### INFORMATION SHOWN
--------

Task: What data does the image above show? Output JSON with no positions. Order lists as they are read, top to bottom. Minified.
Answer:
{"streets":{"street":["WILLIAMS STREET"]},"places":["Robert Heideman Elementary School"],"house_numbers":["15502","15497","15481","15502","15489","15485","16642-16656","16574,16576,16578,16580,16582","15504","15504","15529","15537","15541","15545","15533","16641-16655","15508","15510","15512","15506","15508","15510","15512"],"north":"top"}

--------

### ASSIGNMENT
Give back the full listing exactly as it stands above.

### EXPECTED ANSWER
Task: What data does the image above show? Output JSON with no positions. Order lists as they are read, top to bottom. Minified.
Answer:
{"streets":{"street":["WILLIAMS STREET"]},"places":["Robert Heideman Elementary School"],"house_numbers":["15502","15497","15481","15502","15489","15485","16642-16656","16574,16576,16578,16580,16582","15504","15504","15529","15537","15541","15545","15533","16641-16655","15508","15510","15512","15506","15508","15510","15512"],"north":"top"}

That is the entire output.